A World Meteorological Organisation study published last week found that levels of heat trapping greenhouse gases in the atmosphere have hit another record high.
Extreme weather events and natural disasters are hitting more and more parts of the world, from raging wildfires in Australia, the United States, and even in Brazil’s Amazon rainforest, to stronger hurricanes and record-breaking cold snaps. It’s clear that action is needed now more than ever to turn the tide of climate change.
The 2019 UN Climate Change Conference, which kicked off in the Spanish capital of Madrid on Monday, provides a new chance for the international community to form a stronger consensus on how to tackle our climate crisis.

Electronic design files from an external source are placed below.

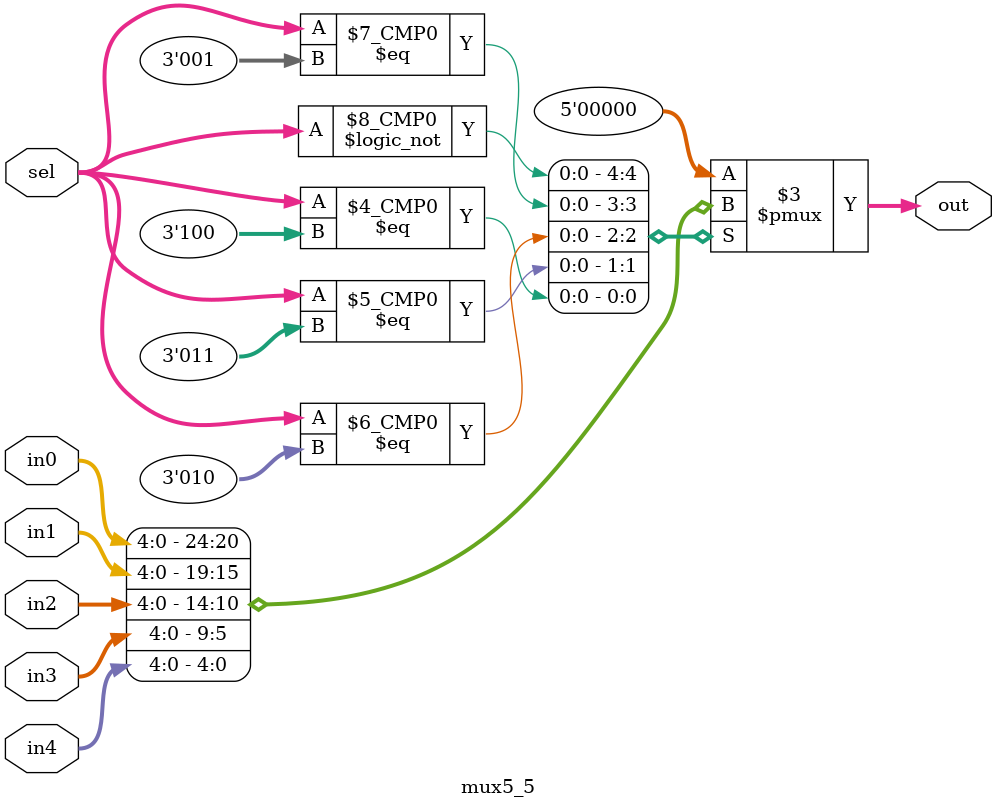
<source format=v>
`timescale 1ns / 1ps

module mux5_5 (
    input wire [4:0] in0,
    input wire [4:0] in1,
    input wire [4:0] in2,
    input wire [4:0] in3,
    input wire [4:0] in4,
    input wire [2:0] sel,
    output reg [4:0] out
);

    // Always block to determine output based on select signal
    always @(*) begin
        case (sel)
            3'b000: out = in0;
            3'b001: out = in1;
            3'b010: out = in2;
            3'b011: out = in3;
            3'b100: out = in4;
            default: out = 5'b0; // Default output is 0
        endcase
    end

endmodule

</source>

Prior to the 12-day international climate conference, the Chinese Ministry of Ecology and Environment said China by 2018 had slashed carbon intensity, or the number of carbon emissions produced per unit of gross domestic product (GDP), by 45.8 percent from 2005 levels, meeting the target of a 40-to-45 percent decrease by 2020 ahead of schedule.
While China has done its part, coping with the climate challenge demands a global commitment at this “point of no return” on global warming, as UN Secretary General Antonio Guterres warned.
China has reiterated its support for such global climate pacts as the Paris Agreement, which aims to limit global temperature increases to 2 degrees Celsius above pre-industrial levels by the end of the century, and has worked actively to fulfil its commitments in line with its level of development and national condition.
The amount of non-fossil fuels used in China’s primary energy consumption stood at 14.3 percent at the end of last year. And according to satellite data from the U.S. space agency National Aeronautics and Space Administration, China is also “leading the world” in “greening” its landscape, contributing to about a quarter of the world’s new vegetation since 2000.
As the world’s biggest developing country, China has fought hard to phase out backward industrial capacity, tackle pollution, reduce the burning of coal, and optimise its energy consumption structure.
China also takes an active part in international cooperation in climate change. Over the years, the Chinese government has earnestly fulfilled its policy commitments to South-South cooperation regarding climate change, supporting developing countries.
Beijing has established an international green development coalition under the China-proposed Belt & Road Initiative and has launched cooperation projects to set up pilot low-carbon industrial parks in Cambodia, Laos, Kenya and other developing countries.
Looking ahead, China will continue to do what it can on climate change as a responsible major country. And as nations of the world gather in Madrid to discuss one of the most pressing dangers facing humanity, the world needs not only a clarion call for more action but also real input from everyone.